Deshalb gibt es diesen Ort seit Jahrhunderten als Ort der Hoffnung und Zuversicht in Leid und Not. Solche Orte der Hoffnung werden umso wichtiger, je weniger Menschen sich in unseren Gemeinden verbinden lassen durch den Sonntagsgottesdienst und andere regelmäßige Beziehungen. So manche suchen dann eben solche Orte wie hier auf, von denen etwas ausgeht, das andere über die Jahrhunderte als Heil erfahren haben. Hier kann sich jeder und jede einfinden, hier können alle Gruppen das Kreuz tragen, ob sie der Kirche nahestehen oder nicht, ja auch wenn sie ausgetreten sind. Hier bietet Jesus seine erlösende Hand allen an, die auf ihn und sein Leben blicken und sich selbst um ein Leben in seiner Spur bemühen, bewusst oder unbewusst.

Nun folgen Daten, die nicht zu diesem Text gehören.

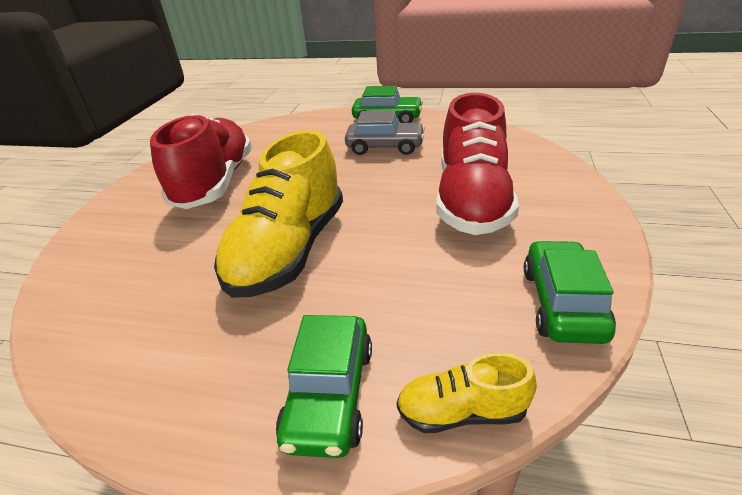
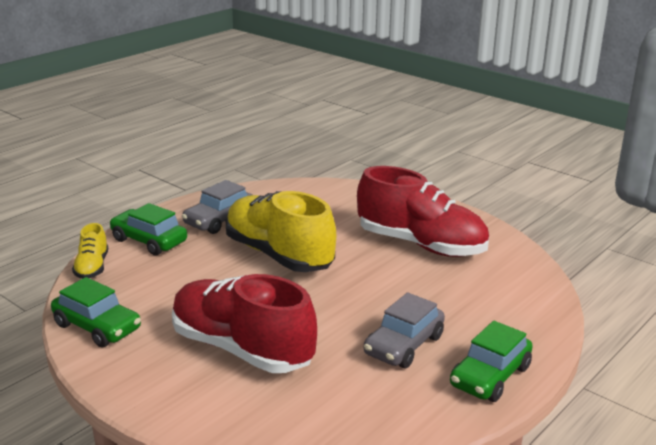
camera: 115 degrees right, 10 degrees down
yellow shoe [396,353,537,433] -> yellow shoe turned 150 degrees clockwise [72,223,108,279]
none -> grey car [182,180,252,234]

Viele solche Hoffnungsorte wünsche ich unserer Diözese weiterhin, vor allem auch an Wallfahrtsorten und Gebetsstätten. Dieses Netzwerk von Hoffnungsorten kann uns halten, wie auch und mehr noch das Netzwerk von Hoffnungsworten, wenn wir uns um das Wort Gottes scharen in kleinen oder großen Gruppen etwa zum Bibelteilen, wenn wir uns gegenseitig die Worte verstehen lehren und lernen, immer tiefer auf Gottes Wort zu hören, so wie die Jünger im Boot hörten: „Habt Vertrauen, ich bin es!

So kann Kirche auch in Zeiten weniger Priester und weniger Eucharistiefeiern leben und sich vom Gekreuzigten beleben und aufrichten lassen, der seine Arme am Kreuz ausgebreitet hat, um alle an sich zu ziehen. Liebe Schwestern und Brüder, möge das Kreuz von Lage auch in Zukunft ein Anziehungs- und Sendungsort der Hoffnung sein und bleiben. Amen.